### Aim of the exercise
Within the records below, how many lines contain "elements"? The answer is that number alone.

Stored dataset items
-*-*-

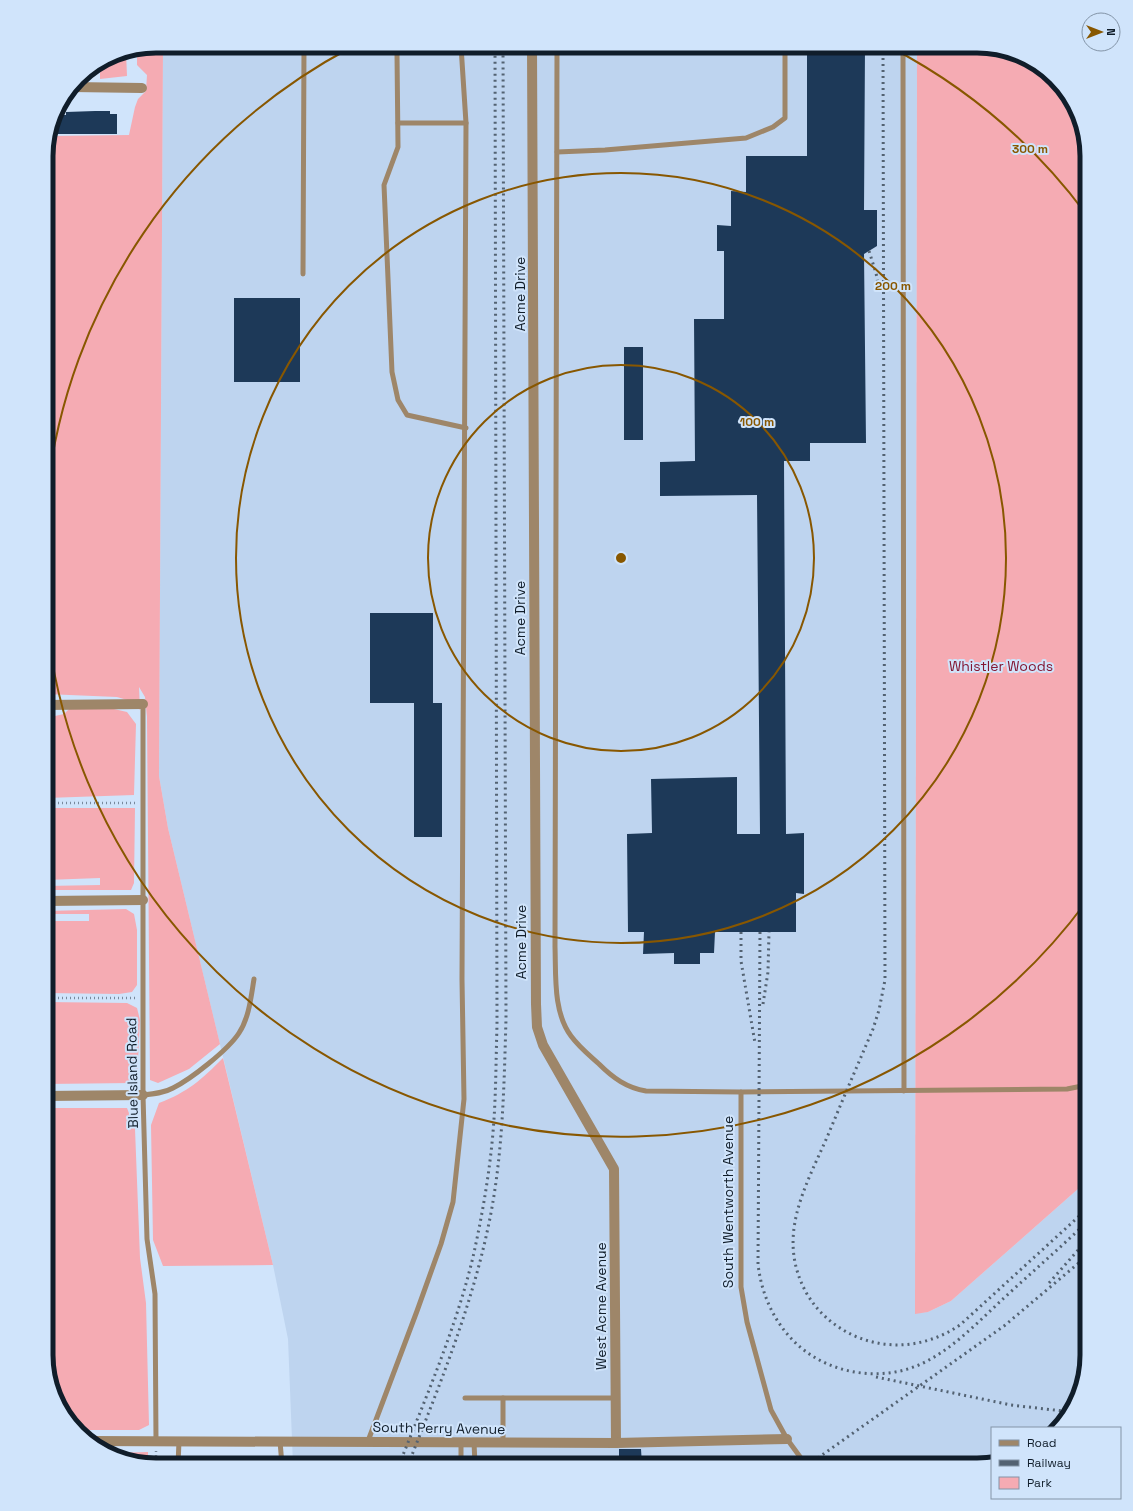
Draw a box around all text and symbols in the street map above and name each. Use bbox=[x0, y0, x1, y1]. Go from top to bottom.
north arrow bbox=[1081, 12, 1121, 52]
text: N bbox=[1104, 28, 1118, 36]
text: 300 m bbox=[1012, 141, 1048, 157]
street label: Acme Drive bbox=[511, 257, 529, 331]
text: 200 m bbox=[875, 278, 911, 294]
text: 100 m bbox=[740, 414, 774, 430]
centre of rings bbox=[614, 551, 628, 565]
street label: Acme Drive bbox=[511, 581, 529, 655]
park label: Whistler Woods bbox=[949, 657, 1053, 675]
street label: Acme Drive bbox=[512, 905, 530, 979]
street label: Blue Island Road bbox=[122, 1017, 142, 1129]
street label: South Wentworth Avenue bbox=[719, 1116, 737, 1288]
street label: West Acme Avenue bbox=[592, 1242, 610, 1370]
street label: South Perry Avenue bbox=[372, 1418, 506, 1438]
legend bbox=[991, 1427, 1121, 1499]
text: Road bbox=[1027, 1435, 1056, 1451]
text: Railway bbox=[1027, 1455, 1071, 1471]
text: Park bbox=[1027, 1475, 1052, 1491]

-*-*-

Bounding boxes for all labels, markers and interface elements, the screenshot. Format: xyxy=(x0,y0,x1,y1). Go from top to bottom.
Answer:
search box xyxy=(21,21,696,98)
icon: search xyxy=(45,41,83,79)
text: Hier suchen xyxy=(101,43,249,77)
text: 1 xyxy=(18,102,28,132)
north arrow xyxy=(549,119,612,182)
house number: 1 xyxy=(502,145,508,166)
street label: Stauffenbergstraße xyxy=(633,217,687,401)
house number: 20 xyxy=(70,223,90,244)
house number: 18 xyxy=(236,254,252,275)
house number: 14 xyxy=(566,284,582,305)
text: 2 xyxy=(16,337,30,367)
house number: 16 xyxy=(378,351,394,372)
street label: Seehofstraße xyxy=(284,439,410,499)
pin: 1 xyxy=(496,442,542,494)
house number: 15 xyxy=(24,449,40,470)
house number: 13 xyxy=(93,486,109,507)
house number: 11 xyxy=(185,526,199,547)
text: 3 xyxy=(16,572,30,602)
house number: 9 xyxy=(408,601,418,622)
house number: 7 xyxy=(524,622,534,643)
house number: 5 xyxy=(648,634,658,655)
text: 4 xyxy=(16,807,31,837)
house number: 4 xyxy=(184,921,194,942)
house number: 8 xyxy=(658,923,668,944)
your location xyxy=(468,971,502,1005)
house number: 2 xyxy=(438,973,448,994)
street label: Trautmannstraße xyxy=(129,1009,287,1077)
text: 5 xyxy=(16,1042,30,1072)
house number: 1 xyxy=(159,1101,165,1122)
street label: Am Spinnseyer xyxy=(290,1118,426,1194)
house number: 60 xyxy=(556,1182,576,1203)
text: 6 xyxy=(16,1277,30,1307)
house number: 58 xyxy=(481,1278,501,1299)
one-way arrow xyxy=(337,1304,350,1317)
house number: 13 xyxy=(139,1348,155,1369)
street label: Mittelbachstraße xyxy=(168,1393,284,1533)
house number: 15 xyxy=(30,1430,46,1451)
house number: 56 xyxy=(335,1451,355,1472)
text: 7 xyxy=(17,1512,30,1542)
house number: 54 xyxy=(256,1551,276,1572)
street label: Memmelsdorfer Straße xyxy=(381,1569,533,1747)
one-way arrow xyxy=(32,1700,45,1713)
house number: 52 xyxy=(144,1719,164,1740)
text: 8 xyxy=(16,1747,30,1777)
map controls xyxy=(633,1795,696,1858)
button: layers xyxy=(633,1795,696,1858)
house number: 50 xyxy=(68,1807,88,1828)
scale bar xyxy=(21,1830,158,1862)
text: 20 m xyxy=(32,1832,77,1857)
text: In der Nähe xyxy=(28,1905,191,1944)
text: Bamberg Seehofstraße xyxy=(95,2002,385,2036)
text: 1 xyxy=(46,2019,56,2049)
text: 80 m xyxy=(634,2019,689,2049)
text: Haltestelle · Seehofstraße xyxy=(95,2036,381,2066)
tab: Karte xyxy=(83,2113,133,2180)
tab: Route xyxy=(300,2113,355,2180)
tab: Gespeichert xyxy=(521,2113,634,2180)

-*-*-

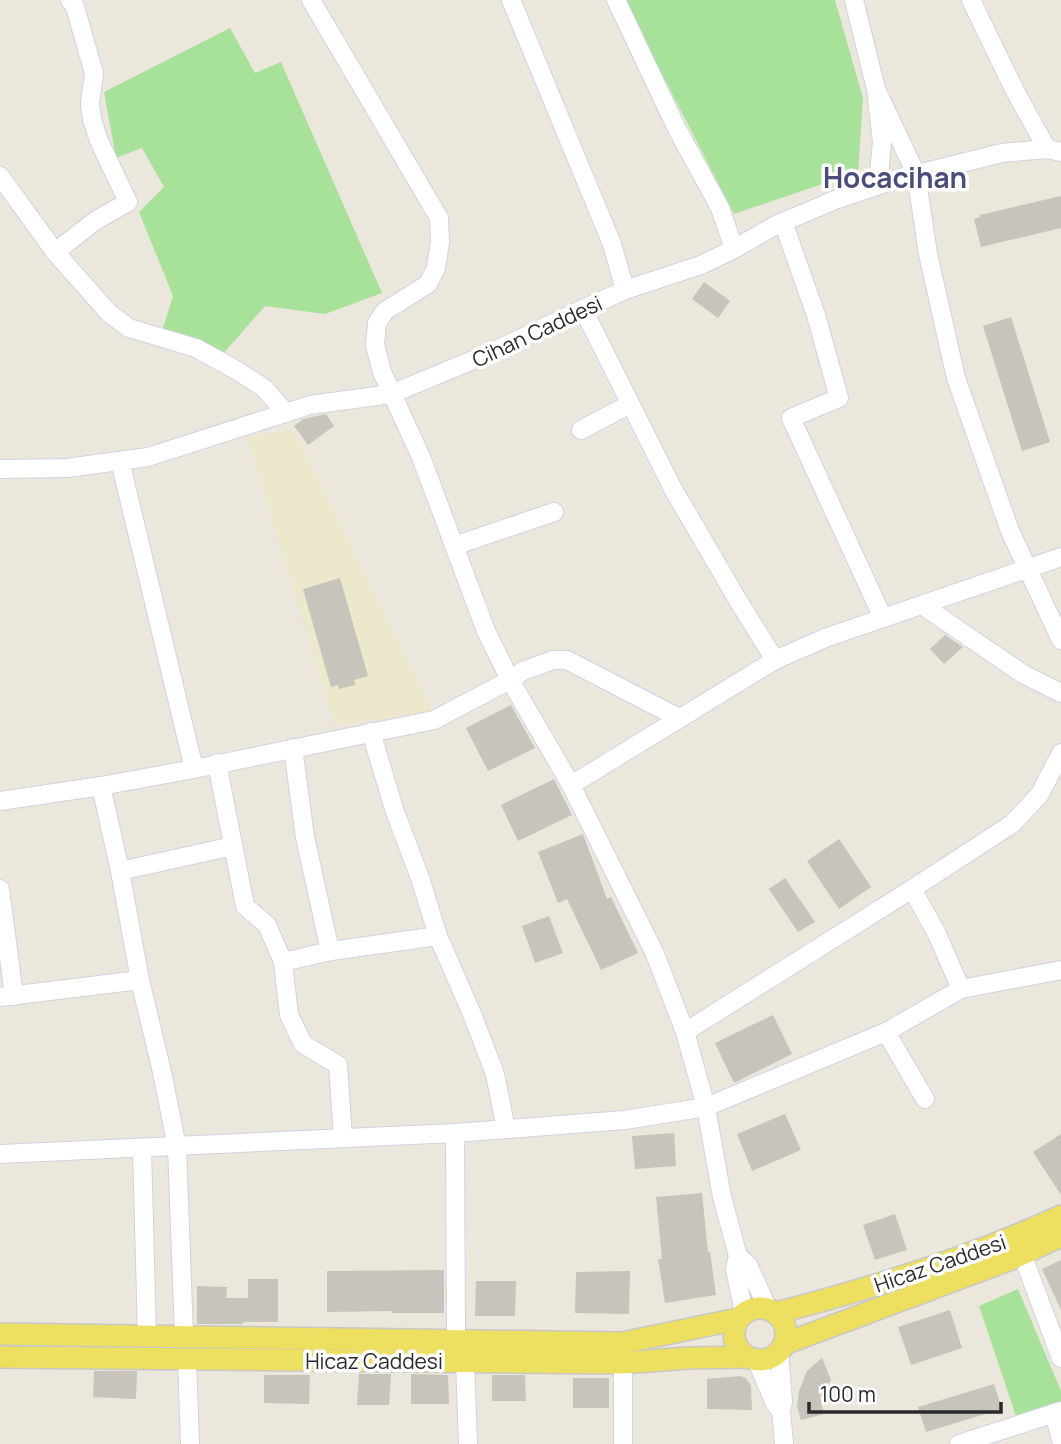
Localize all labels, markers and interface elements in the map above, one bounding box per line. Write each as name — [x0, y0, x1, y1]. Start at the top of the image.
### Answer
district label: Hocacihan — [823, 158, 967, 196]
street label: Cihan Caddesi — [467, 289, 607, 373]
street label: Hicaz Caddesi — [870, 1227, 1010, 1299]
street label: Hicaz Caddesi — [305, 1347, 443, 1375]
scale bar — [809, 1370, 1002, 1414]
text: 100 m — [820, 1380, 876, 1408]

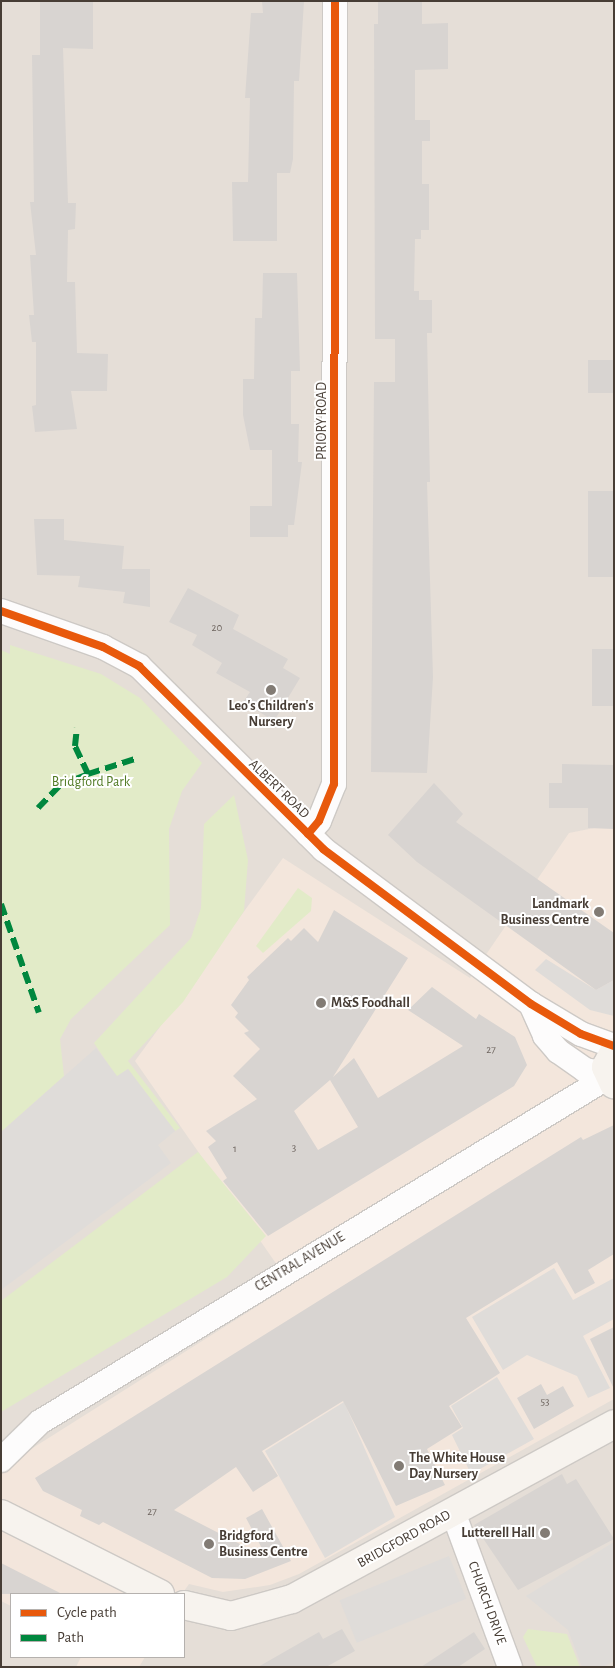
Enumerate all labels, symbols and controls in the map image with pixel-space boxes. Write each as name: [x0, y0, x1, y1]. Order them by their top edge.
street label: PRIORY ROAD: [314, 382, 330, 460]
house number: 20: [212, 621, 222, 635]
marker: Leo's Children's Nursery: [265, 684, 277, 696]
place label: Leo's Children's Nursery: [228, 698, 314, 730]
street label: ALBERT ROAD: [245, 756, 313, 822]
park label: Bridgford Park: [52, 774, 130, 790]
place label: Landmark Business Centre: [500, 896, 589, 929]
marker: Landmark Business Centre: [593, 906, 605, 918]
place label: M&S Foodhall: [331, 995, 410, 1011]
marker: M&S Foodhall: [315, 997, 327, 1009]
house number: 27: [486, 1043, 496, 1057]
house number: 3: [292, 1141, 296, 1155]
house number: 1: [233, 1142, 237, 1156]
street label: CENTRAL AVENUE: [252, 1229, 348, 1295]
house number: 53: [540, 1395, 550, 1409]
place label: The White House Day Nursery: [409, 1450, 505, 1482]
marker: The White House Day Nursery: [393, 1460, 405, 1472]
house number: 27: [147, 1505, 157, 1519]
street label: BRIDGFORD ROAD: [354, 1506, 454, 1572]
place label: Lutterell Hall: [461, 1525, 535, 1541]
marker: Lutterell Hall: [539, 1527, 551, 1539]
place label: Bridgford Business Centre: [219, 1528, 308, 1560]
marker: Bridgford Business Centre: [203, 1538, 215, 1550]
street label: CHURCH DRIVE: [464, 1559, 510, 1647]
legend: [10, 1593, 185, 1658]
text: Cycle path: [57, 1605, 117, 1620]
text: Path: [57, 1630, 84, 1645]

-*-*-

### Answer box
2